Reproduce the text of every entry below, substituting "Chrome" for each occurrence of "Silver" and leaving everything else unchanged. Omit the pictures from the output.

▶ _Information supplied_

————————

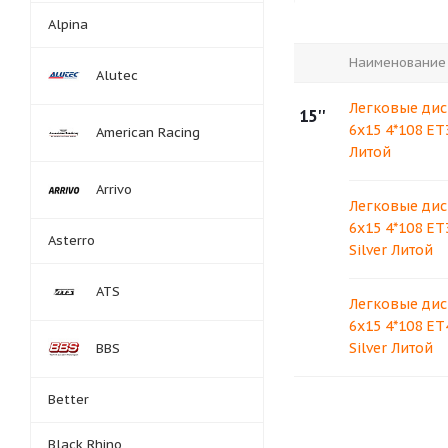
Alpina
Наименование
Alutec
Легковые дис
15''
6x15 4*108 ET3
American Racing
Литой
Arrivo
Легковые дис
6x15 4*108 ET
Asterro
Silver Литой
ATS
Легковые дис
6x15 4*108 ET
Silver Литой
BBS
Better
Black Rhino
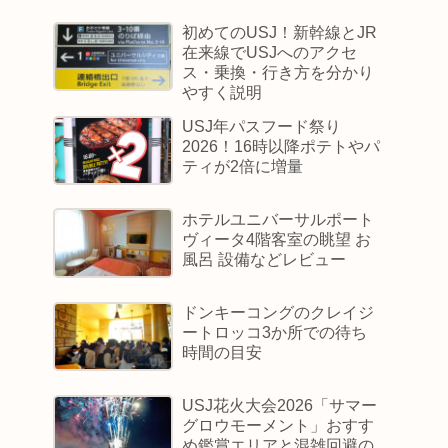
初めてのUSJ！新幹線とJR
在来線でUSJへのアクセ
ス・乗換・行き方を分かり
やすく説明
USJ年パスフード祭り
2026！16時以降ポテトやパ
ティが2倍に増量
ホテルユニバーサルポート
ヴィータ4階客室の眺望 お
風呂 設備などレビュー
ドンキーコングのクレイジ
ートロッコ3か所での待ち
時間の目安
USJ花火大会2026「サマー
グロウモーメント」おすす
め鑑賞エリアと混雑回避の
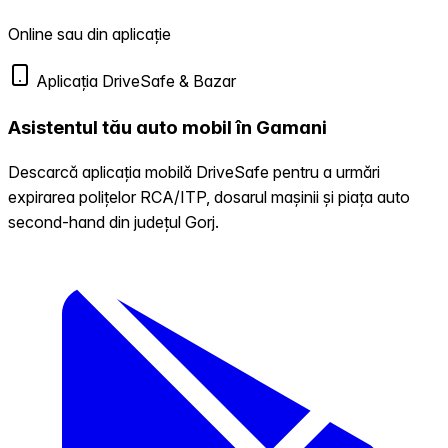
Online sau din aplicație
Aplicația DriveSafe & Bazar
Asistentul tău auto mobil în Gamani
Descarcă aplicația mobilă DriveSafe pentru a urmări
expirarea polițelor RCA/ITP, dosarul mașinii și piața auto
second-hand din județul Gorj.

————————

▶ _Task result_
Alpina
Наименование
Alutec
Легковые дис
15''
6x15 4*108 ET3
American Racing
Литой
Arrivo
Легковые дис
6x15 4*108 ET
Asterro
Chrome Литой
ATS
Легковые дис
6x15 4*108 ET
Chrome Литой
BBS
Better
Black Rhino
初めてのUSJ！新幹線とJR
在来線でUSJへのアクセ
ス・乗換・行き方を分かり
やすく説明
USJ年パスフード祭り
2026！16時以降ポテトやパ
ティが2倍に増量
ホテルユニバーサルポート
ヴィータ4階客室の眺望 お
風呂 設備などレビュー
ドンキーコングのクレイジ
ートロッコ3か所での待ち
時間の目安
USJ花火大会2026「サマー
グロウモーメント」おすす
め鑑賞エリアと混雑回避の
Online sau din aplicație
Aplicația DriveSafe & Bazar
Asistentul tău auto mobil în Gamani
Descarcă aplicația mobilă DriveSafe pentru a urmări
expirarea polițelor RCA/ITP, dosarul mașinii și piața auto
second-hand din județul Gorj.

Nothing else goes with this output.